Detect, Analyze, and Action on Malicious Process Detected by EDR
Category: Configuration Management Database (CMDB), Endpoint, Data Enrichment and Threat Intelligence
Cyware Products Used:
Respond
Orchestrate
Intel Exchange
Cyware Email Services
Third-Party Integrations Used:
Active Directory: To retrieve user and asset information for the organization.
VirusTotal: To enrich identified malicious indicators.
Titanium EDR: To detect malicious endpoint activities and stop malicious activity.
Problem Statement
Endpoint detection and response (EDR) tools detect known malicious activity. After threat detection, organizations need a solution that provides visibility, investigation, and remediation capabilities on endpoints to prevent the spreading of threats.
Solution
Organizations need a solution that can automatically use the EDR tool detections to detect the malicious nature of the threats and automatically take necessary actions to stop the spreading of threats within the organization. This document explains the procedure to automatically detect, analyze, and respond to threats detected by EDR solutions.
How do we solve this problem?
The solution starts by querying Tanium EDR solution for malicious process detection alerts. You can also use a preferred EDR tool for this solution. See Endpoint integrations.
Create an Incident in CFTR: The malicious process detected in Tanium is onboarded to Respond as an incident along with the detection details.
User and Asset Correlation: The playbook retrieves the details of the affected user and the endpoint to retrieve the following information.
Affected User Details: The affected user details are sent to Active Directory to find more details about the user and the supervisor.
Affected Endpoint Details: The playbook searches for the affected endpoint in the Respond asset module to find more details about the endpoint.
Hash Enrichment: The malicious hash details retrieved from Tanium EDR are sent to Intel Exchange and VirusTotal application for enrichment. Intel Exchange provides external and internal enrichment details of the hash along with the confidence score. VirusTotal enrichment also provides additional information about the malicious nature of the identified hashes.
Inform Asset Owner: The playbook now sends an email notification to the affected endpoint owner stating the detection of malicious activity and asking for acknowledgment from the owner.
Update Respond Incident: The affected user details and asset details are updated to the Respond incident and the incident is kept ready for investigation.
Remediation: The playbook creates two different actions in CFTR for remediation of the threat.
Quarantine the Asset: A new action is created in Respond to quarantine the affected asset. The action sends a request to Tanium EDR to quarantine the asset.
Investigate the Threat: A new action is created to investigate the malicious process. Based on the enrichment details retrieved from Intel Exchange and VirusTotal, the action sends a request to stop the malicious activity on Tanium EDR.

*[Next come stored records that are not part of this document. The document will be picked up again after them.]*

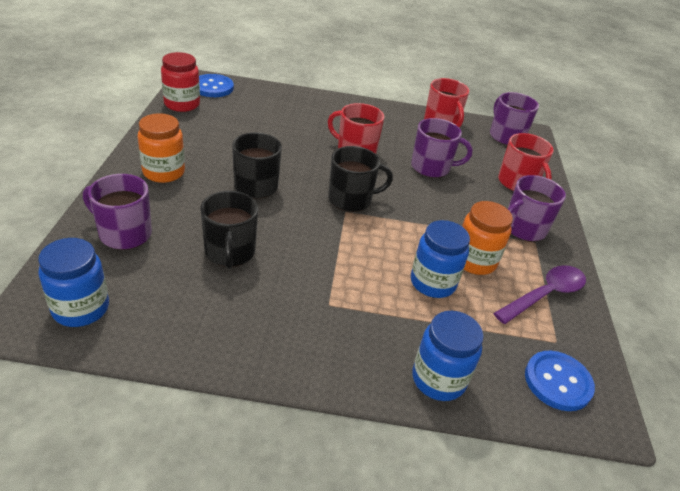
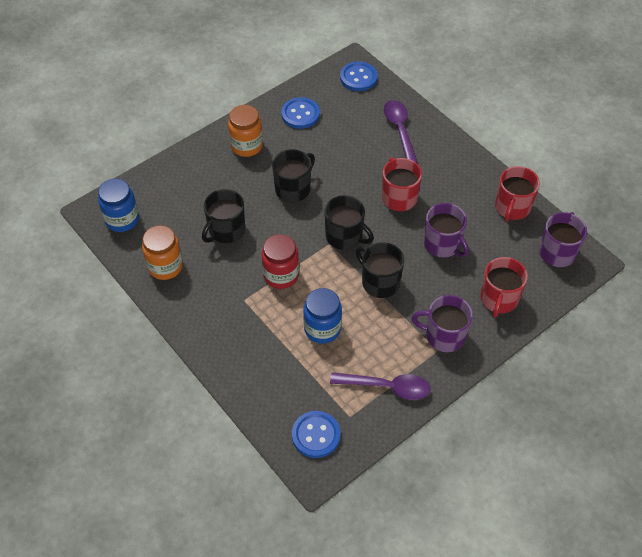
camera: 50 degrees right, 15 degrees up
(124, 234) = (182, 182): purple mug -> none
(182, 104) = (318, 86): red jar -> red jar (281, 275)
(190, 129) = (300, 114): none -> blue button
(294, 108) = (399, 130): none -> purple spoon
(425, 218) = (379, 282): none -> black mug
(438, 379) = (251, 382): blue jar -> none
(474, 261) = (371, 334): orange jar -> orange jar (165, 266)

Learnings and Closure: The playbook now updates the remediation actions with the details and updates the learnings for the incident.
Optional Configurations
You can also configure Collaborate to send notifications to security teams about the malicious process and applicable remediation actions.
Benefits
Reduces Analyst Workload
The solution allows security teams to automate the detection and remediation of commonly identified malicious activities and can free up analyst time and SOC workload.
Proactive Threat Hunting
The solution provides end-to-end visibility into users and asset details and allow security teams to detect suspicious behavior, provide contextual information, and block malicious activities.
Complete Response and Remediation
The solution automatically onboards suspicious activities to the Respond tool to enable complete threat response. Additionally, the process makes sure that the malicious activity is stopped and the affected assets are quarantined quickly after detection.